I need to have full text search on all this column and order by relevance where top_title need to be more important then title etc.

so i have 2 question which are the same, what is the best way of making an index for this and how to format the query to best support this index?

index options: I can create combined full text index on all of this column or create separate index for each of this column

which is the prefered way? option 1:

SELECT
  title,
  MATCH (top_title) AGAINST ('text' IN BOOLEAN MODE) as toptitle_score,
  MATCH (title) AGAINST ('text' IN BOOLEAN MODE) as title_score,
  MATCH (sub_text) AGAINST ('text' IN BOOLEAN MODE) as sub_text_score,
FROM
  `posts`
WHERE
  MATCH (top_title,title , sub_text ) AGAINST ('text' IN BOOLEAN MODE)
  and `posts`.`deleted_at` IS NULL
  AND `published_at` IS NOT NULL
Order by toptitle_score desc, 
Order by title_score desc , 
Order by subtext_score desc

option 2:

SELECT
  title,
  MATCH (top_title) AGAINST ('text' IN BOOLEAN MODE) as toptitle_score,
  MATCH (title) AGAINST ('text' IN BOOLEAN MODE) as title_score,
  MATCH (sub_text) AGAINST ('text' IN BOOLEAN MODE) as sub_text_score,
FROM
  `posts`
WHERE
  (MATCH (top_title) AGAINST ('text' IN BOOLEAN MODE)
  or MATCH (title) AGAINST ('text' IN BOOLEAN MODE)
  or MATCH (sub_text) AGAINST ('text' IN BOOLEAN MODE))
  and `posts`.`deleted_at` IS NULL
  AND `published_at` IS NOT NULL
Order by toptitle_score desc, 
Order by title_score desc , 
Order by subtext_score desc

option 3:

is there some smarter way?

Solution

  • Option 1 is good. It needs 4 FT indexes (one per column, plus one with all 3 columns). Don't repeat ORDER BY:

    ORDER BY toptitle_score DESC , 
             title_score    DESC , 
             subtext_score  DESC
    

    Option 2 is not a viable contender. It needs only 3 indexes (not much savings) but is a lot slower due to OR.

    Option 3... (Option 1, as fixed, plus...)

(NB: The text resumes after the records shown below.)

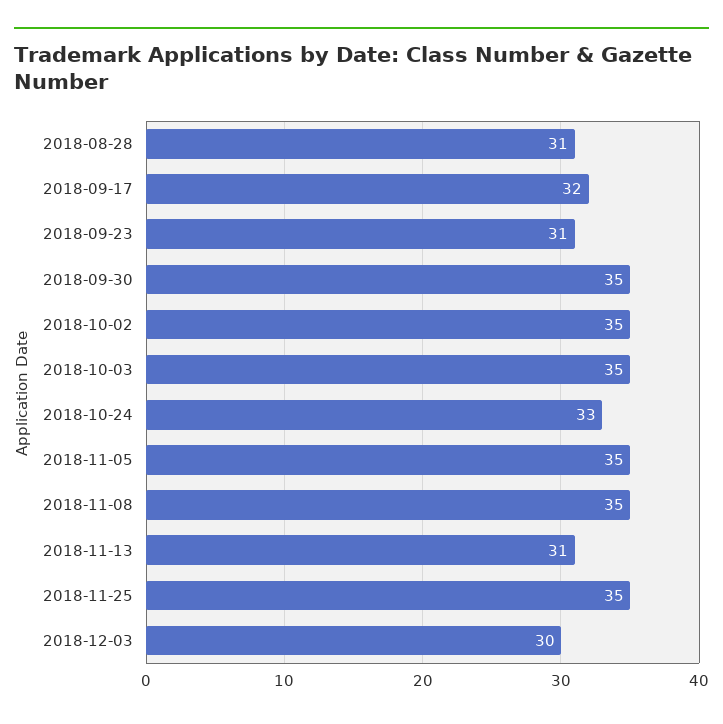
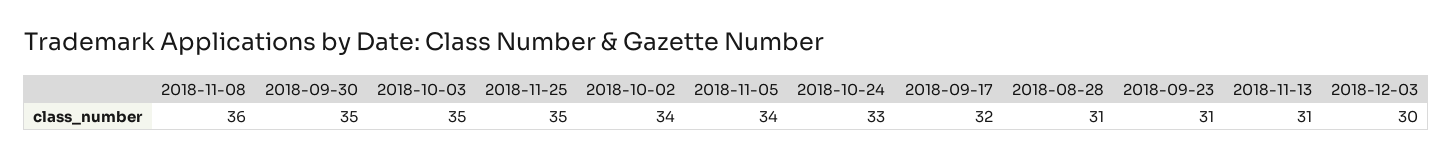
  {
    "2018-08-28": 31,
    "2018-09-17": 32,
    "2018-09-23": 31,
    "2018-09-30": 35,
-   "2018-10-02": 35,
+   "2018-10-02": 34,
    "2018-10-03": 35,
    "2018-10-24": 33,
-   "2018-11-05": 35,
+   "2018-11-05": 34,
-   "2018-11-08": 35,
+   "2018-11-08": 36,
    "2018-11-13": 31,
    "2018-11-25": 35,
    "2018-12-03": 30
  }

    The ORDER BY you are using is probably "wrong" for what you want. For example, it will shove to the end of the list any rows without text in toptitle. Perhaps you want some "weighted" version:

    ORDER BY
       9 * top_title_score  +
       3 * title_score      +
       1 * sub_text_score  DESC
    

    (The 9,3,1 are rather arbitrary. It says that if 'text' shows up more than 3 times in title, that is more important than showing up once in top_title -- or something like that.)